§ Problem statement
Everything in the records below is to be reproduced exactly, apart from the images.

§ Supplied data
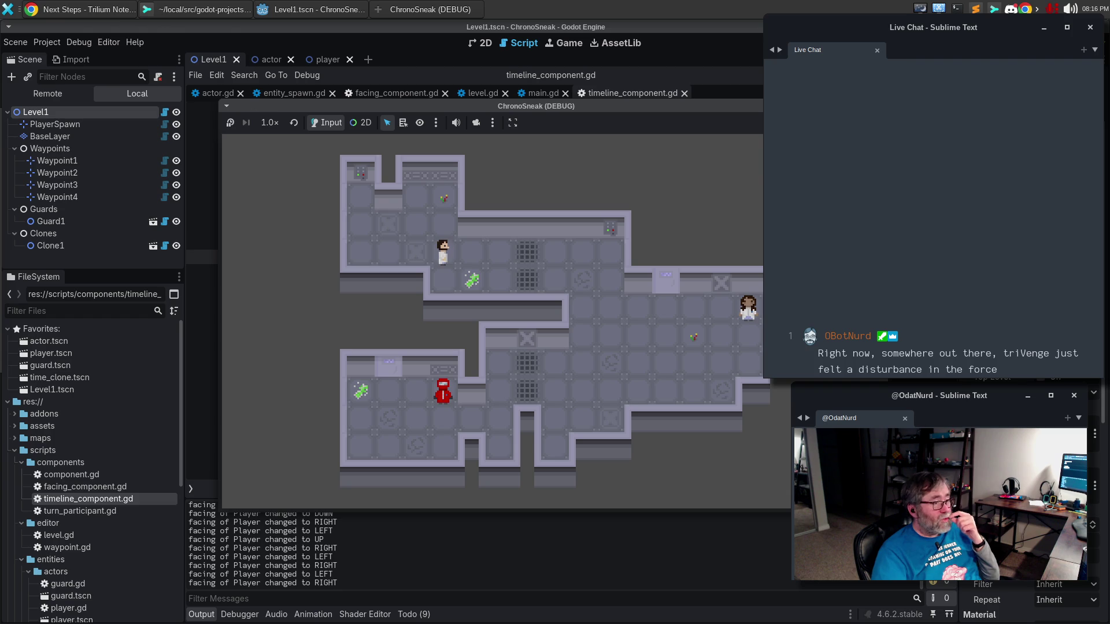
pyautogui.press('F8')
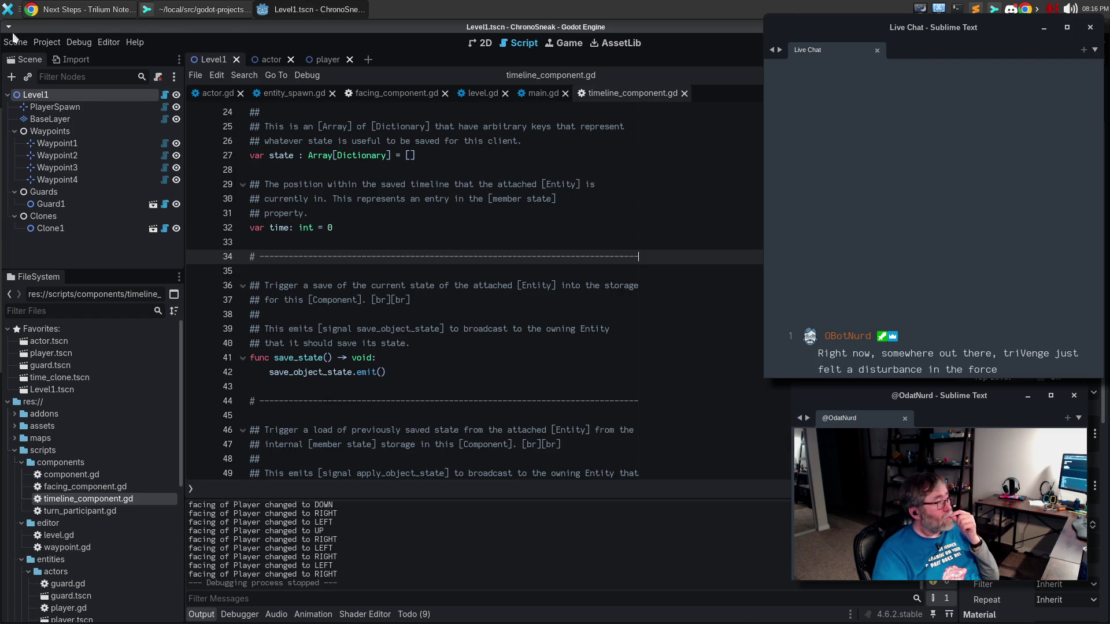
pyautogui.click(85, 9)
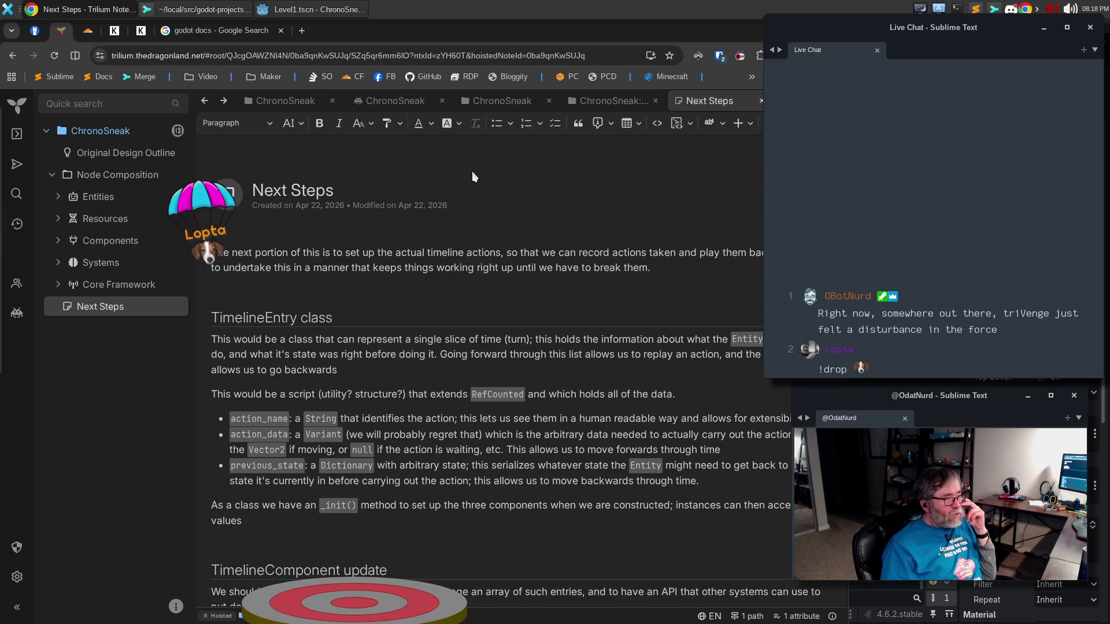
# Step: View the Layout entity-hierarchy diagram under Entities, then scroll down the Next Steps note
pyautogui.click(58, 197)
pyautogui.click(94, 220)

§ Result for this task
pyautogui.press('F8')
pyautogui.click(85, 9)
# Step: View the Layout entity-hierarchy diagram under Entities, then scroll down the Next Steps note
pyautogui.click(58, 197)
pyautogui.click(94, 220)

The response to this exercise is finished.